Regularly hitting the gym and exercising with all the machinery paying sky-rocketing charges is not the only way to achieve well sculpted toned legs. There are plenty of other effective exercises which you can conveniently do at home and achieve your goal. Here we have explained how to do 7 of those effective exercises along with their benefits on your lower body.

Who doesn’t like flaunting strong-toned legs? Everyone does! And if you think the only way to get them is by hitting the gym and exercising with all those heavy equipment then you’re wrong. There are plenty of other exercises which you can conveniently do at home and achieve sculpted legs!

1. Body weight Squats

Stand with your legs slightly apart and put your weight in your heels Pivot forward and sit your butt back into a squat. Bend your knees until your thighs are parallel to the ground.

Put your weight on the heels and drive back up straight. Squash your hips and keep your core strengthened. Do three sets of 20-25 repetitions.

Benefits: It toughens your legs and the ligaments in your knees.

2. Lunges

Begin by standing straight with your hands on your hips.

Take a large step forward while bending your body and at the knees until your front thing is parallel to the ground. Balance your body and make sure that your other knee does not touch the ground.

Also keep in mind to position your front knee behind your toes throughout the exercise. Straighten up in you starting position and repeat with the other leg.

Complete 3 steps of 15-20 repetitions.

Benefits: They efficiently work your glutes and quadriceps and also heal your cramps.

3. Squat jumps

Stand with your legs slightly apart and put your weight in your heels Pivot forward and sit your butt back into a squat. Bend your knees until your thighs are parallel to the ground.

Jump as high as you can and straighten your legs in the air.  Land on your feet softly and directly go back into another squat.

Benefits: It help tone the calves, glutes, hamstrings, core and quadriceps

4. Single leg calf-raises

Begin by standing straight with legs hip-width apart. Raise your left leg high until it is parallel to your hips. Make sure to keep your core uptight, legs pointed and hands either on the waist or behind the head.

Raise your right heel off the floor and balance your body. Hold for 3 second. Repeat with the other leg.

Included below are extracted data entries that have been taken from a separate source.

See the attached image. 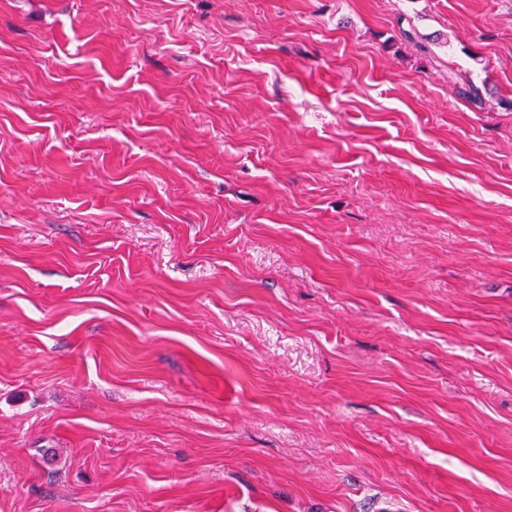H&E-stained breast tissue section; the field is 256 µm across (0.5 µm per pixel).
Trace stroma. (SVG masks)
<instances>
[{
	"instance_id": "stroma-1",
	"label": "stroma",
	"mask_w": 512,
	"mask_h": 512,
	"mask_svg": "<svg viewBox=\"0 0 512 512\" xmlns=\"http://www.w3.org/2000/svg\"><path fill=\"white\" fill-rule=\"evenodd\" d=\"M0 512H512V0H0Z\"/></svg>"
}]
</instances>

Benefits: It strengthen the calf muscles and toughens the leg.

5. Side leg raises

Lie down on your side and keep both legs straight slanted onto each other. Lift your torso up with your forearm or flat on the mat/floor. Lift your top leg from your butt and not the lower back, towards the ceiling. Return to the relaxing position and repeat on the other side. Repeat at least 5 times on each side.

Benefits: It works on your hips and thighs and help sculpt them

6. High Knee toe taps

Stand facing a chair or box and put your hands on your hips or on the sides. Tap one foot on the chair, swap legs and quickly put the other one. Make sure to do at least 100 jumps. Keep your chest lifted and back straight during the exercise.

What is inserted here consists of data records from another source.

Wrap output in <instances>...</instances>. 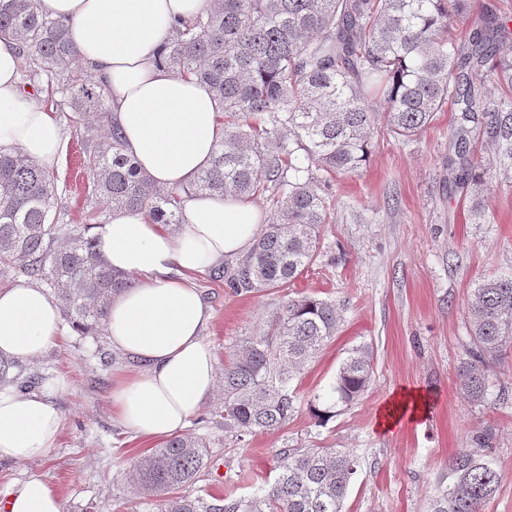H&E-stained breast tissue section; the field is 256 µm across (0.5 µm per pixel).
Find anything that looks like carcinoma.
Returning <instances> with one entry per match:
<instances>
[{
	"label": "carcinoma",
	"mask_w": 512,
	"mask_h": 512,
	"mask_svg": "<svg viewBox=\"0 0 512 512\" xmlns=\"http://www.w3.org/2000/svg\"><path fill=\"white\" fill-rule=\"evenodd\" d=\"M470 0H213L174 27L161 61L194 79L221 104L224 138L211 166L181 192L159 188L126 153L105 85L82 67L68 25L44 15L40 0H0V34L20 46L25 81L43 83L74 112L85 146L91 201L102 208L144 209L157 224H182L185 197L204 192L264 197L270 218L247 254L224 268L237 295L288 289L315 262L320 227L330 217L336 175L367 160L375 121L410 140L436 113L458 107L448 171L479 197L488 181L512 178V25L488 9L468 40L450 32ZM479 82H474L471 75ZM496 148L488 168L467 149L471 128ZM57 176L13 151L0 150V274H22L50 291L64 319L83 336H103L112 299L132 287L103 261L90 224H59ZM469 344L459 368L462 389L485 400L493 367L512 346V276L491 278L466 302ZM335 300L285 295L266 329L235 346L224 361L222 401L214 413L237 441L279 430L297 409L292 382L336 335ZM17 363L0 359V386L28 389ZM369 348L341 363L329 400L348 405L369 387ZM492 434L470 435L448 460L450 480L430 495V512H481L501 474L482 452ZM209 442L174 435L133 463L146 512H342L357 459L336 448H292L278 473L251 496L193 495L205 476Z\"/></svg>",
	"instance_id": "carcinoma-1"
}]
</instances>
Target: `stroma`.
Returning <instances> with one entry per match:
<instances>
[{
	"mask_svg": "<svg viewBox=\"0 0 512 512\" xmlns=\"http://www.w3.org/2000/svg\"><path fill=\"white\" fill-rule=\"evenodd\" d=\"M455 117L445 108L407 143L376 124L367 166L337 176L320 255L296 290L336 299L342 324L297 380L298 409L286 427L236 442L212 416L220 393L206 399L189 431L210 436L216 447L195 494L250 495L273 481L285 449L346 448L359 465L343 512H429V491L447 481L449 457L472 431L488 428L502 482L483 512H512V398L498 396L500 386L512 387V357L496 365L484 403L467 398L458 376L468 347L464 304L470 290L512 275V181L486 185L488 221L473 223L471 200L448 170ZM63 131L56 211L60 222L84 224L88 180L75 165L81 143L71 125ZM199 286L213 311L205 336L219 360L257 334L281 302L273 290L236 295L210 273L200 276ZM360 345L374 353L368 390L319 420L311 399L328 391L342 361ZM98 349L96 337L67 327L56 347L27 363L43 380L61 381L53 397L66 421L48 458L0 462V496L38 475L58 486L63 512H139L131 465L155 443L113 418L112 374L128 360L116 352L103 365ZM403 391L421 394L426 409L394 428H379L386 406Z\"/></svg>",
	"mask_w": 512,
	"mask_h": 512,
	"instance_id": "stroma-1",
	"label": "stroma"
}]
</instances>
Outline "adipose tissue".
Instances as JSON below:
<instances>
[{
  "label": "adipose tissue",
  "mask_w": 512,
  "mask_h": 512,
  "mask_svg": "<svg viewBox=\"0 0 512 512\" xmlns=\"http://www.w3.org/2000/svg\"><path fill=\"white\" fill-rule=\"evenodd\" d=\"M210 0H41V8L69 26L82 60L103 80L126 149L157 186L178 190L213 157L223 135L220 106L196 81L160 63L173 20L188 19ZM19 45L0 37V148L44 168L61 156L60 123L19 83ZM178 232L153 223L143 210L114 211L98 225L105 263L132 275L133 288L113 299L105 326L112 347L138 361V370L112 377V414L134 436L163 439L180 433L214 392L217 362L204 331L212 309L198 274L252 244L263 222L254 204L195 195L184 202ZM63 328L48 291L31 280L0 289V356L38 359L57 346ZM66 420L47 389L0 387V461L46 458ZM0 512H62L57 485L43 476L17 483Z\"/></svg>",
  "instance_id": "ef3b65f1"
}]
</instances>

Benefits: It is basically a warm-up exercise but works exceptionally well in strengthening your mid-section.

7. Side Lunges

Stand with your feet hip-width apart. Take a big step towards any of the sides and bent on one knew completely towards the side keeping the other leg straight. Straighten your back and core and come back to the original position. Repeat on the other side.

Perform at least 10 sets.

Benefits: Side lunges work on your muscles and ligaments and help stretch and tone them.